I asked you to read these books - not all of which are philosophy books (Gould was a scientist, as is Johnson, and DeLanda's philosophical models appeal specifically to scientific terminology) - because they provide the evidence that contradict your anti-emergence claim. Finally, I don't understand how you can agree that consciousness is an emergent phenomenon and yet deny the tenets of emergence as such.
As for your other responses: you didn't use fancy words, my apology; you just used
more words. But you ignored the main point, which was that you still simply reiterated exactly what I had already said.
As far as values and considerations go, I'm not going to keep going back and forth over this. I'm not claiming some objective space for my own approaches (emergence, poststructuralism, and anti-subjective theories of consciousness certainly wouldn't have developed if it hadn't been for corresponding developments in science and technology), but I believe theories that reflect the complexity of modernity are more useful than archaic notion of the conscious, rational, economic subject.
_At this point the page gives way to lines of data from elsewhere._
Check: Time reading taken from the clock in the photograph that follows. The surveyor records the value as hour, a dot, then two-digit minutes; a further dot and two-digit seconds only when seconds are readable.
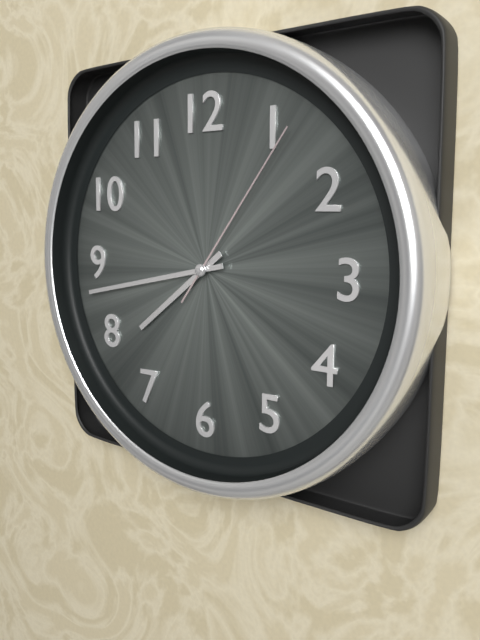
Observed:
7.43.06
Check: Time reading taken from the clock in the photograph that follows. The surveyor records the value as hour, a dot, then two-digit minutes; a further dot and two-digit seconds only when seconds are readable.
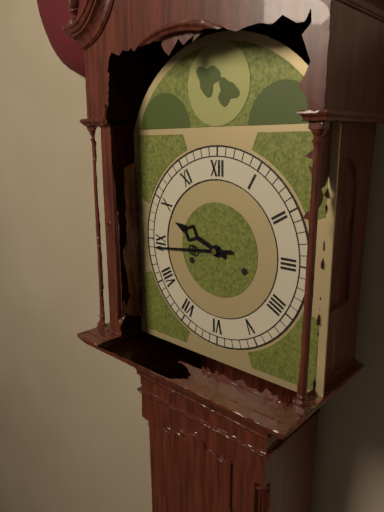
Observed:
9.44
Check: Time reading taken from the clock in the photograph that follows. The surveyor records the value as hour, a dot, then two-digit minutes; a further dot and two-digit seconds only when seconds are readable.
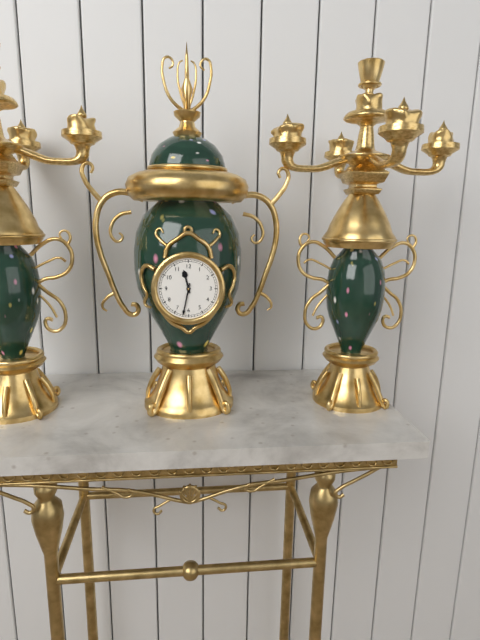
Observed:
11.32
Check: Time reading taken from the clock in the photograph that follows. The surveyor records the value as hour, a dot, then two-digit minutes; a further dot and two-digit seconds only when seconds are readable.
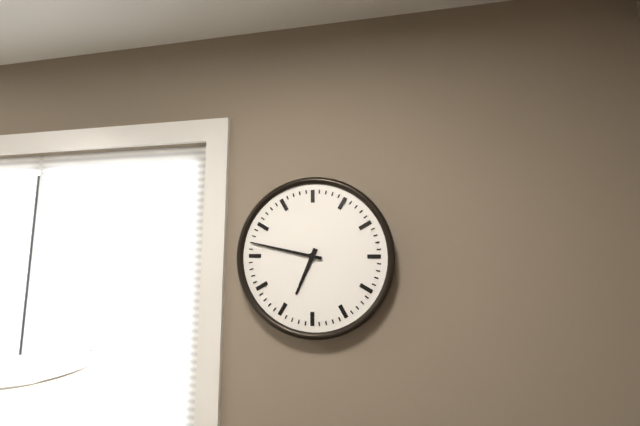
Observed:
6.47
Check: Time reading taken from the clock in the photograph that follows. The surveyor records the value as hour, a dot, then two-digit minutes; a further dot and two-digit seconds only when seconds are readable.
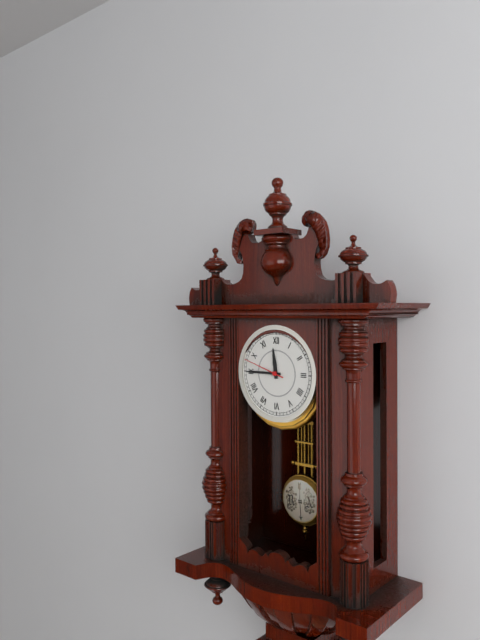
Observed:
11.45
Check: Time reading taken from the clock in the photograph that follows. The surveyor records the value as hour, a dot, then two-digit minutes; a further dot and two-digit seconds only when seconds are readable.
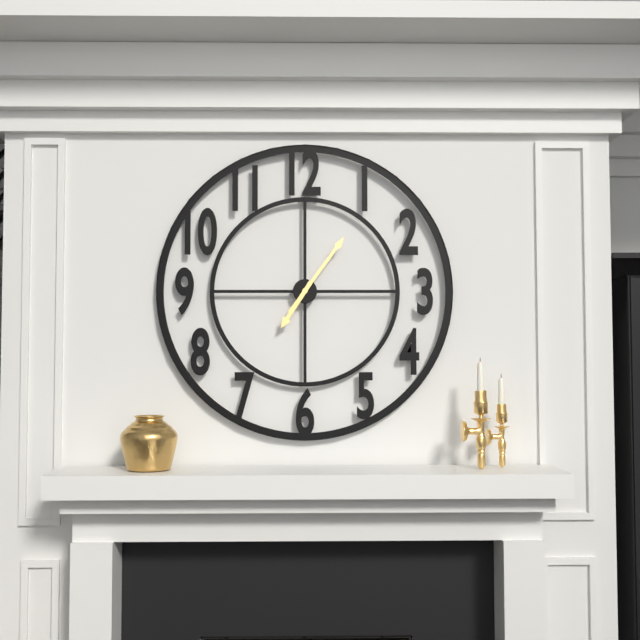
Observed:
7.06
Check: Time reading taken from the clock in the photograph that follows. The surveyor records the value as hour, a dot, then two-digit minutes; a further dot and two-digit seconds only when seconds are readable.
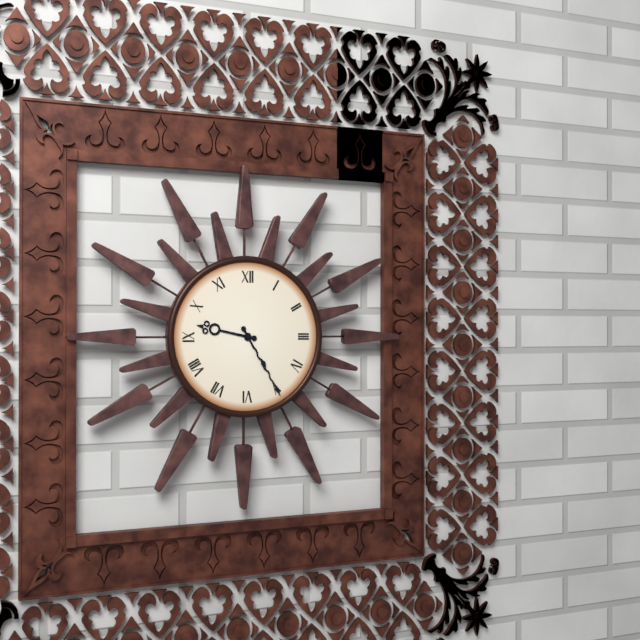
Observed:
9.25
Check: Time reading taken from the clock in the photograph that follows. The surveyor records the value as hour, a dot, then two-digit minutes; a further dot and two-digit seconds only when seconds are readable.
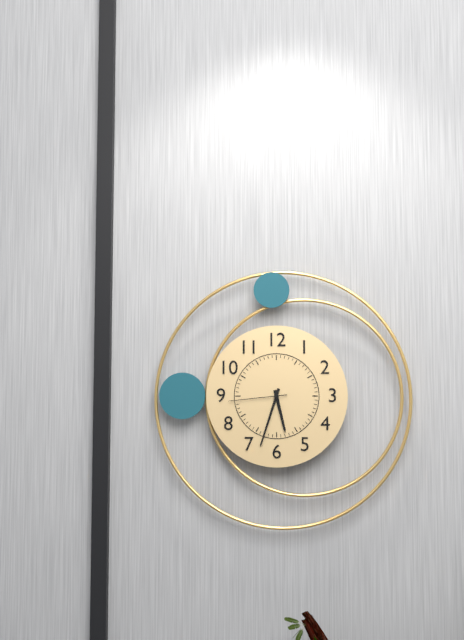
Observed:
5.33.44
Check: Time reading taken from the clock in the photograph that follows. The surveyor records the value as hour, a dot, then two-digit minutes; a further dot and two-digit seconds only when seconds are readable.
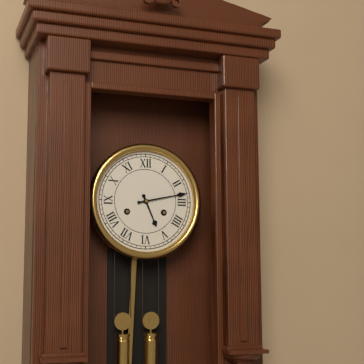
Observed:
5.13
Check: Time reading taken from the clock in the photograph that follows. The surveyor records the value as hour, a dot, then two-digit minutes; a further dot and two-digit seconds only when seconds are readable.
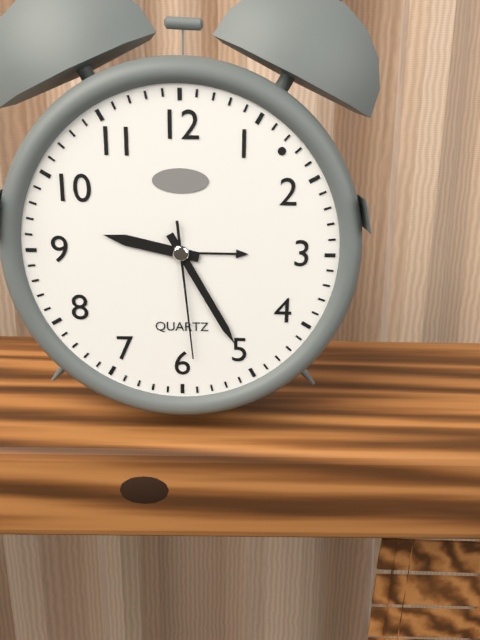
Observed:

And for the morning, here's a bit of craziness from Craig Hickman:
Like infonauts in some mathematical virtual ride we inhabit artificial realms of the infosphere as inforgs – informational organisms – like wind-up toys from some vision of the Jetsons CIRCA. 3232. Those scholars who would bind us to the straightjackets of Marx and Freud, Lacan or Heidegger, or any number of other flavors of the month pomo blather or speculative realism that comes to mind, find themselves in the nostalgic tempo of their philosophical forbears rhythmically wishing that it was all as simple as Marx once said it was: class warfare. But Marx never met a transhumanist, nor his alternate - an AI robot wandering the corporate headquarters of Google, or some Japanese executive’s dreamsuit serving cocktails to the elite oligarchs of a new technocapitalism.
In Spirit and Teeth Nick Land would give us a history of the world left out of your history books. A history that lives below the threshold of all those civilized barbarians that haunt our postmodern landscapes of late capitalism. Instead his history wakens the nightmares, the energies of blood and tribal wisdom, of the mythic underbelly that all those positivist scientists and philosophers tried to escape through their ever so subtle purification of the bittersweet linguistic web of lies that bind us all across the Vulcan codes of our dark arcologies. “The migrant blocks of tension summarized in the Freudian unconscious are much less a matter of Oedipus than of the mongols; of those who feed the world of spirit to their horses as they inundate civilization like a flood. If the unconscious is structured like a language it is only because language has the pattern of a plague.”2 We are the plague, the zombie extinction pact, the apocalyptic core of that inhuman kernel of the code/space that keeps returning from its repressive distance in the living cells of those genetic monstrosities of our becoming futures, our habitations among the feral citizens of some lapidary nightworld.